A teenager is demanding €3million (£2.5million) in compensation after learning she was swapped at birth with another baby almost 20 years ago.
The now 19-year-old was switched in a maternity ward at a hospital in the La Rioja region of Spain in 2002.
The mix-up came to light by chance after one of the women took a DNA test and discovered she was not genetically related to her presumed mother and father.
It happened after she and another baby were both born underweight and placed in incubators, before being handed to the wrong parents.
Spanish medics have blamed the incident on “human error”.
The 19-year-old is now taking legal action against local health authorities.
Sara Alba, health chief of Spain’s northern La Rioja region, told a news conference: “It was a human error and we haven’t been able to find out who was to blame.
“The systems back then were different and weren’t as computerised as they are now.”
Ms Alba offered assurances such an incident could not happen again.
She spoke out after a local newspaper, La Rioja, published a report about the switch on Tuesday.
The other woman who was given to the wrong parents has also been told about the mistake, according to the newspaper.
Neither of the two women have been identified.

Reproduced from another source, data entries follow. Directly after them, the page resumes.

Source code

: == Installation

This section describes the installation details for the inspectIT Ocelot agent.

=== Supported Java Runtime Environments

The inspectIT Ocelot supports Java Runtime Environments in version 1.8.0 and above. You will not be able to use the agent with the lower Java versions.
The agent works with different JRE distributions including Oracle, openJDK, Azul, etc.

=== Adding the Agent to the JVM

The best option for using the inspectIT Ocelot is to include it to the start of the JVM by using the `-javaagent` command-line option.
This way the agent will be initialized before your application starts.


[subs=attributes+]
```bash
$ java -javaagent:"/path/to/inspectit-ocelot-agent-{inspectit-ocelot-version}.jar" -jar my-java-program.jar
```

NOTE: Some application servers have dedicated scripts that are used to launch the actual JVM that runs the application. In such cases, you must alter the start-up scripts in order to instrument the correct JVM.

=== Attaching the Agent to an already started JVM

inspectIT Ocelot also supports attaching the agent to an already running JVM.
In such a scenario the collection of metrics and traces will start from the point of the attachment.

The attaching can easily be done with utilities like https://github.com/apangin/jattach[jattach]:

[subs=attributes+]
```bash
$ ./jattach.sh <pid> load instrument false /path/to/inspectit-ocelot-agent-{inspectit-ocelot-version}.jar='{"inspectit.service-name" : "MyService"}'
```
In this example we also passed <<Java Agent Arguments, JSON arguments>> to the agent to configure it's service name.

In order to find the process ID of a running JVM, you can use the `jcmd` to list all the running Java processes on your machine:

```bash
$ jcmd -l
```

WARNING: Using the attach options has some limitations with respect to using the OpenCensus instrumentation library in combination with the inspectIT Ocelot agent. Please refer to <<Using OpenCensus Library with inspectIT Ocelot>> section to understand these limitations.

Two young French women who were mistakenly switched at birth were awarded €400,000 (£297,000) each after being sent home with the wrong parents in 1994.
Both questioned the identity of the infant they had been handed – despite the nurse insisting no mistake had been made.
The devastating truth emerged a decade later when one of the mothers took a DNA test.
A woman at the centre of an infamous baby switch case in the US in 1995 revealed how she was still furious with the hospital 18 years on.
Paula Johnson learned in 1998 how Callie, the baby girl she raised for three years, was not her daughter.
“I’m angry because I don’t have a relationship with my biological child,” she said in 2013.